Resmi doğru okuduğumuzda bu ilginin anormal olmadığı görülür. Dünya ölçeğinde sektörümüz ile ilgili bir değerlendirme yaptığımızda, Amerika, Avrupa ve Uzakdoğu gibi pazarları sektör için gelişmiş pazarlar olarak niteleyebiliriz. Son beş on yıla baktığımızda özellikle Avrupa’da pazarın daraldığını görüyoruz. Bu nedenle özellikle Avrupa’daki büyük yüz yıllık sigorta şirketleri gelişmekte olan pazarlara yöneliyorlar. Bu çerçevede de ülkemiz bu firmalar için oldukça cazip. Bunun dışında körfez ülkeleri de Türkiye’yi tercih ediyorlar. Bu açıdan sektörümüz dün ve bugün olduğu gibi yarında yabancı firmalar için cazibesini koruyacaktır.

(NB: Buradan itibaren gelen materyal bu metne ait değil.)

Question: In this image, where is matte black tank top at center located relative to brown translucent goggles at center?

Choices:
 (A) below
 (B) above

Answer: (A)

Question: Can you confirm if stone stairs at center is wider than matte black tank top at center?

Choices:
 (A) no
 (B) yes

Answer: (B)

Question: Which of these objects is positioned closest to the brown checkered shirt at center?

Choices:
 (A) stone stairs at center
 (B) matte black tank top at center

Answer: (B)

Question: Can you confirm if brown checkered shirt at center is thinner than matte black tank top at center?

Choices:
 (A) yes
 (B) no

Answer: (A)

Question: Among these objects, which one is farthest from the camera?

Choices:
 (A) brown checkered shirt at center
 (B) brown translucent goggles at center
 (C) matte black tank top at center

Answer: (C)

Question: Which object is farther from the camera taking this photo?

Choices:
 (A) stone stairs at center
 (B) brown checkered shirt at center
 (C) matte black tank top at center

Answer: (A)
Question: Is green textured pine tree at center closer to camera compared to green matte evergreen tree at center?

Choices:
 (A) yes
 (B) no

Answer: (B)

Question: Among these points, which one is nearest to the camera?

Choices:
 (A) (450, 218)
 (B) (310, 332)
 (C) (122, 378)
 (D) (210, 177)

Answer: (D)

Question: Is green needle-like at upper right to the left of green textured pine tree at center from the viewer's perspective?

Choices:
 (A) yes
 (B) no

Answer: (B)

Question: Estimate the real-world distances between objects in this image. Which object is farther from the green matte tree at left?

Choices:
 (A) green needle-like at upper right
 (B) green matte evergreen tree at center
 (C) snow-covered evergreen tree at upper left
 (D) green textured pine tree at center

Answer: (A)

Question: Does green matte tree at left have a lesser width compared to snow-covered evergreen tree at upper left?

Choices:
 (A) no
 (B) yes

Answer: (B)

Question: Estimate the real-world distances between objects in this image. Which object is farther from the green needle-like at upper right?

Yaptıkları değerlendirmede sektördeki kar oranlarının bir etkisi yok mu?
Gelen firmaların yaptıkları yatırımlara bakarak çok azının finansal olarak memnun olduğunu görüyoruz. Ama para kaybetmelerine rağmen sektörden bir çıkış olmadı. Bu firmalar içerisinde 200 yıllık sigorta şirketlerini bile görebilirsiniz. O açıdan bu firmaların sigorta sistemi ile ilgili bilgilerinin yetersiz olduğunu söylemek mümkün değil ve bu firmaların birçok ülkede uygulayıp başarıya ulaştıkları modeller var. Fakat bu modeller Türkiye’de işlemedi. Her şeye rağmen bu firmalar sektörün gelişimini ve potansiyelini gözönünde bulundurarak, kayıplarını önemsemedikleri kanaatindeyim.
Önemsememelerinin belirgin bir sebebi var mı?
Bu firmaların ülkemizdeki zararlarının toplam bilançoları içerisinde çok küçük bir tutara denk geldiğini söylersek, pazardaki varlıklarını daha mantıklı bir sebebe bağlayabiliriz. Bu firmaların milyar dolarlara varan toplam karlılıkları içerisinde, Türkiye’de kaybettikleri 20 milyon dolar, doğal olarak oldukça küçük bir rakam olarak değerlendiriliyor. Şimdi fiyatlama noktasında belli bir yükselişin ve bu çerçevede karlılığın arttığı gözlemleniyor. Önümüzdeki dönemde bu verilerle sektördeki firmaların zararlarını azaltacağı ya da karlarını artıracağı sonucunu çıkarabiliriz. Ama bu durumun sürdürülebilir olup olmadığı önümüzdeki dönemde ortaya çıkacaktır.
Şirketinize yabancıların ilgisi var mı? Sektördeki gelişmelere paralel olarak bize de ilgi gösteriliyor. Biz kendi işimize konsantre olduk ve çalışmalarımıza devam ediyoruz. Bu konu özelinde bir çabamız yok.